- Your goal -
Set down exactly the lines below, starting at the one that contains "middle dip: (197, 124)" and ending at the one that contains "thumb mcp: (317, 193)", with both of those lines included and nothing else.

- Available records -

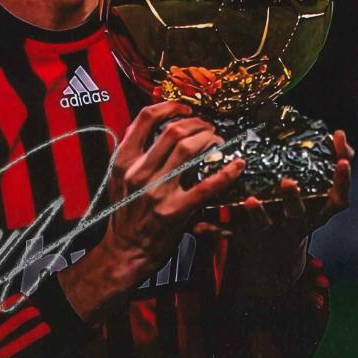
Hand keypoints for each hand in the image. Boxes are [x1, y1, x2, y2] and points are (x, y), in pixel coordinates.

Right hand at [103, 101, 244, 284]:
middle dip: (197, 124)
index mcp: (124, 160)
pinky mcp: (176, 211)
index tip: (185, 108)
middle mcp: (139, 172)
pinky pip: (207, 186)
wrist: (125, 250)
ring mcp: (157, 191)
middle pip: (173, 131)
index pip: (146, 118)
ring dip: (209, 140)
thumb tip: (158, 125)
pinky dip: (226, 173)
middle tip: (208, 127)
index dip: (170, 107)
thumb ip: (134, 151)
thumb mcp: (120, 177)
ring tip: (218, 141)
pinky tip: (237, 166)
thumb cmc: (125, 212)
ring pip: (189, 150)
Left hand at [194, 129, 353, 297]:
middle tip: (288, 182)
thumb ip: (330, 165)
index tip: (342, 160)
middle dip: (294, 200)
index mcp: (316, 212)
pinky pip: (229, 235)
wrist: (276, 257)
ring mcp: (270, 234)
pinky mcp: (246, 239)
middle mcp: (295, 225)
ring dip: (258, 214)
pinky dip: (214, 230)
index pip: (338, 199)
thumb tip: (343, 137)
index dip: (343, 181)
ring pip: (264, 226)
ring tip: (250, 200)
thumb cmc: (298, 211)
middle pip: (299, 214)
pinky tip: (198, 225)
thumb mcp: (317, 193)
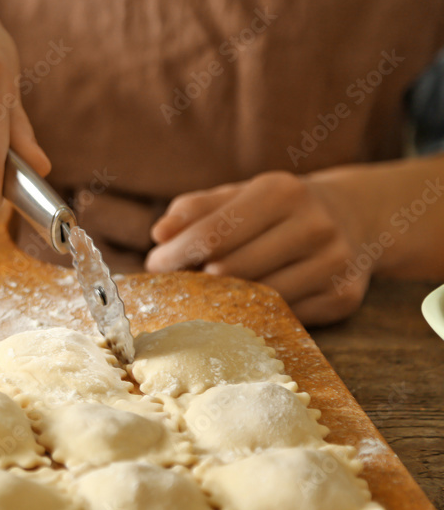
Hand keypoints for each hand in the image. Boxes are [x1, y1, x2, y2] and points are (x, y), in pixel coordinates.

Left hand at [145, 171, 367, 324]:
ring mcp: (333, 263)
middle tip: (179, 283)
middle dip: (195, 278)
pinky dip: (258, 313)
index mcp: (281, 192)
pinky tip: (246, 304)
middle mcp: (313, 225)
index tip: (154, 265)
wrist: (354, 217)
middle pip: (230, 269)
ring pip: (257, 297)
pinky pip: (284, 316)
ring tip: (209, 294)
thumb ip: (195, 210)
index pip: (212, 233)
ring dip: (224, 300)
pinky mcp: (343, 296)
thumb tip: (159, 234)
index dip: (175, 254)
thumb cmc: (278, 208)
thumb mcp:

- Task output -
middle dip: (197, 124)
index mcp: (124, 160)
pinky mcp: (176, 211)
index tip: (185, 108)
middle mcp: (139, 172)
pinky pip: (207, 186)
wrist: (125, 250)
ring mcp: (157, 191)
middle pip: (173, 131)
index pip: (146, 118)
ring dip: (209, 140)
thumb tip: (158, 125)
pinky dip: (226, 173)
middle tip: (208, 127)
index dip: (170, 107)
thumb ip: (134, 151)
thumb mcp: (120, 177)
ring tip: (218, 141)
pinky tip: (237, 166)
thumb cmc: (125, 212)
ring pip: (189, 150)
Left hand at [194, 129, 353, 297]:
middle tip: (288, 182)
thumb ip: (330, 165)
index tip: (342, 160)
middle dip: (294, 200)
index mcp: (316, 212)
pinky pip: (229, 235)
wrist: (276, 257)
ring mcp: (270, 234)
pinky mcp: (246, 239)
middle mcp: (295, 225)
ring dip: (258, 214)
pinky dip: (214, 230)
index pip: (338, 199)
thumb tip: (343, 137)
index dip: (343, 181)
ring pip: (264, 226)
ring tip: (250, 200)
thumb cmc: (298, 211)
middle pip: (299, 214)
pinky tip: (198, 225)
thumb mcp: (317, 193)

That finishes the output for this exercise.